Search code examples
pythonseleniumweb-scrapingurllib

Error when trying to web scraping with urllib.reques


I am trying to get the html of the following web: https://betway.es/es/sports/cpn/tennis/230 in order to get the matches' names and the odds with the code in python:

from bs4 import BeautifulSoup
import urllib.request

url = 'https://betway.es/es/sports/cpn/tennis/230'
page = urllib.request.urlopen(url)
soup = BeautifulSoup(page, 'html.parser')
soup = str(soup)

But when I run the code it throws the next exception: HTTPError: HTTP Error 403: Forbidden I have seen that maybe with headers could be possible, but I am completely new with this module so no idea how to use them. Any advice?
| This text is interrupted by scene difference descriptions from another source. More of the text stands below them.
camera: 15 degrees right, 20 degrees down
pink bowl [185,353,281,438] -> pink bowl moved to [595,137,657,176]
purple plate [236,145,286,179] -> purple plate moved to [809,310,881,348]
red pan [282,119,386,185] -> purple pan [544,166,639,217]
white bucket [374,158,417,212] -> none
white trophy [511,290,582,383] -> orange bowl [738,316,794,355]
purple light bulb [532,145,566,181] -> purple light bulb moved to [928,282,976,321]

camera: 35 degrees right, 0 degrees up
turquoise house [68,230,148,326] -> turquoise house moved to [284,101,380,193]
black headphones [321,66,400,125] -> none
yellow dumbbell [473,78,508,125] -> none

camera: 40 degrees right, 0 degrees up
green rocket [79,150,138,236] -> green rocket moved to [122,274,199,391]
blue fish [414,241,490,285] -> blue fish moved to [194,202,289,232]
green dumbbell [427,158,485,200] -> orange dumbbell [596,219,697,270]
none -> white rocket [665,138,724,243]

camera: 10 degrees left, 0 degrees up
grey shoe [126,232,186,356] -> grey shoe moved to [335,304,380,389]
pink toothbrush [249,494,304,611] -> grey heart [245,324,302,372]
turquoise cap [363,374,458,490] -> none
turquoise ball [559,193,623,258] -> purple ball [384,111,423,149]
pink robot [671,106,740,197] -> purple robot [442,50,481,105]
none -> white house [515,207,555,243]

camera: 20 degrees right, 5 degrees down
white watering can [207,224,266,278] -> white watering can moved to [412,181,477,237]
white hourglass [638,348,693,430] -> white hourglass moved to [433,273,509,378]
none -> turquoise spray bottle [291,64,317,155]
In addition, although I am able to download the url, I cannot find the odds, anyone knows what can be a reason?


Solution

  • I'm unfortunately part of a country blocked by this site.
    But, using the requests package:

    import requests as rq
    from bs4 import BeautifulSoup as bs
    
    url = 'https://betway.es/es/sports/cpn/tennis/230'
    headers = {"User-Agent": "Mozilla/5.0 (Windows NT 10.0; Win64; x64; rv:86.0) Gecko/20100101 Firefox/86.0"}
    page = rq.get(url, headers=headers)
    

    You can find your headers in F12 -> Networks -> random line -> Headers Tab
    It is, as a result, a partial answer.